April Flowers for redOrbit.com – Your Universe Online

Tropical rainforests are known to harbor a high biodiversity of untold species, many of them unknown and unnamed by scientists as of yet. Insects, especially beetles, make up a large proportion of this undiscovered life on Earth.

Experts in remote tropical countries’ fauna such as the wilderness of New Guinea, Alexander Riedel of the Natural History Museum Karlsruhe (SMNK) and Michael Balke of the Zoological State Collection Munich (SNSB) know this well. They have discovered a special “hyperdiverse” case, the weevil genus Trigonopterus. The jungles of New Guinea are home to hundreds of distinct species, most of which have not been recorded by scientists.

It would take more than a lifetime to describe this huge diversity using traditional approaches, but time is short. Forests are disappearing for the sake of expanding palm oil plantations on this island, and good arguments are needed in the battle for the conservation of each hectare of primary forest.

“This called for a new approach”, said Dr Riedel. “A portion of each weevil species’ DNA was sequenced, which helped to sort out and diagnose species efficiently. Besides, we have taken high-resolution photographs of each weevil that will be uploaded to Species ID, along with a short scientific description.
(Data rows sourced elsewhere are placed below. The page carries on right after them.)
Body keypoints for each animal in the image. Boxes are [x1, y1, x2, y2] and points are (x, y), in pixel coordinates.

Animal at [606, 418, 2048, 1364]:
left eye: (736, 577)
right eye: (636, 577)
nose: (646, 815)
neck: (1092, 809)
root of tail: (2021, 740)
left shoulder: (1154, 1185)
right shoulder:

More than 100 species were brought to the light of science and public attention this way right now — about five times faster than possible with traditional techniques!”
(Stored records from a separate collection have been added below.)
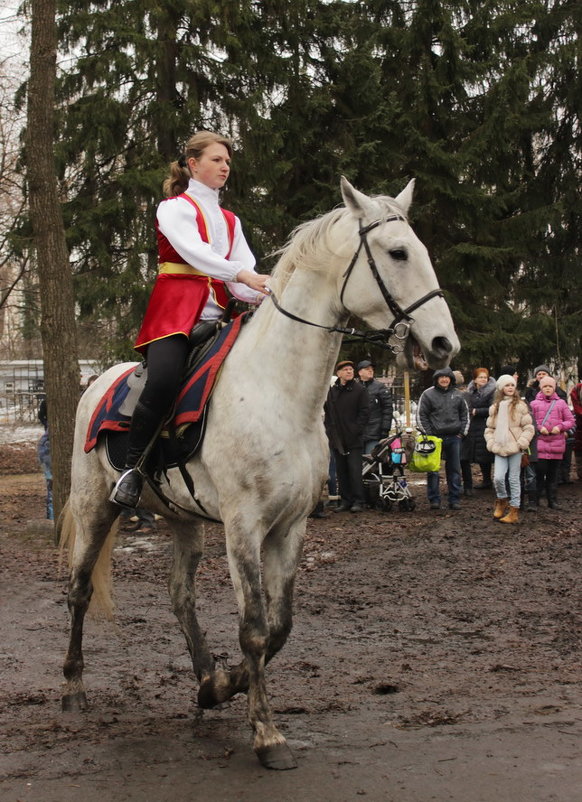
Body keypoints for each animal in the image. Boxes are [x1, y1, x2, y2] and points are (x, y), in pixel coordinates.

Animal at [59, 177, 460, 768]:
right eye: (398, 253)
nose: (442, 344)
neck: (281, 391)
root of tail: (98, 384)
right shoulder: (244, 526)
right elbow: (252, 629)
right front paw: (267, 733)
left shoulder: (290, 526)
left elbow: (279, 628)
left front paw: (224, 686)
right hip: (95, 507)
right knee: (80, 589)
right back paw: (73, 688)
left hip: (183, 519)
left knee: (180, 594)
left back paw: (204, 676)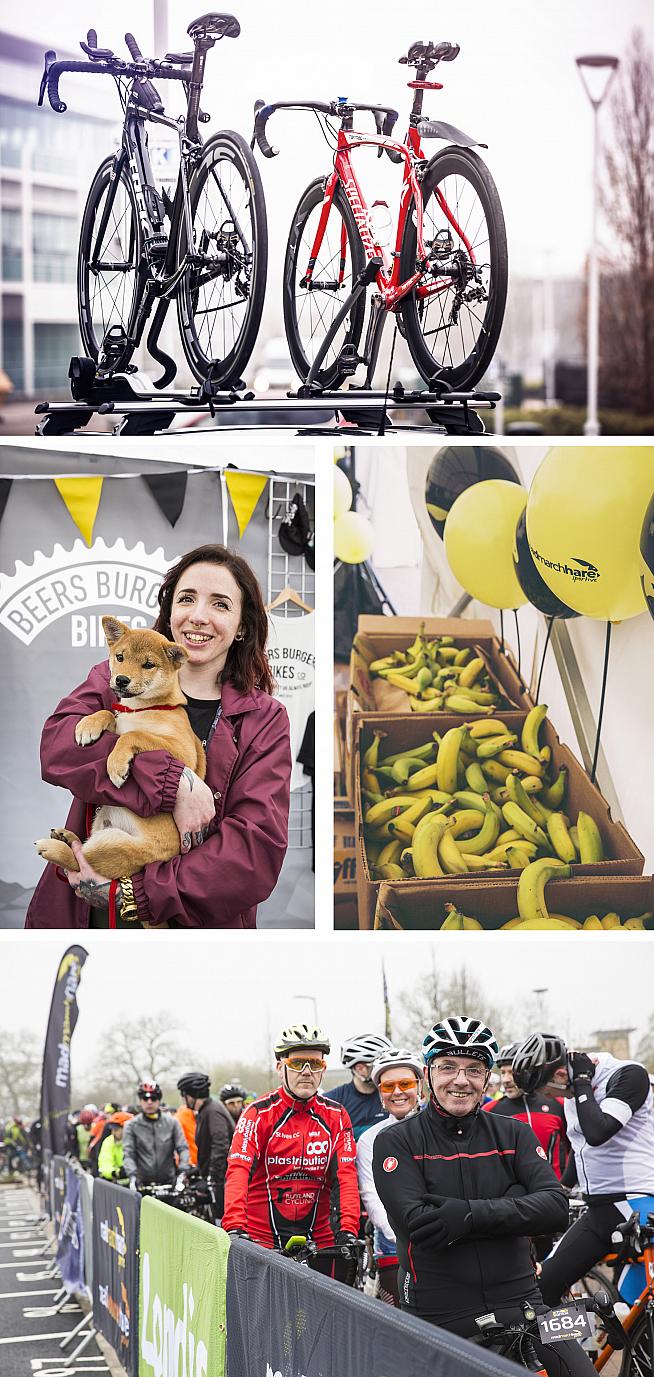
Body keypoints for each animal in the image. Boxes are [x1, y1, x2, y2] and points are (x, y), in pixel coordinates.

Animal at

That just left naming the new species. The scientists tackled this problem with an equally innovative idea: using the Papua New Guinea phonebook. Many of the new species were named for popular family names found in the yellowpages, like the Trigonopterus moreaorum, which is based on the family name “Morea.” The families might not even guess the honor they have been given — a weevil species with their own name in the backyard.

The scientists described the new species and the general idea of how to get biodiversity better known in the journals Zookeys and Frontiers in Zoology.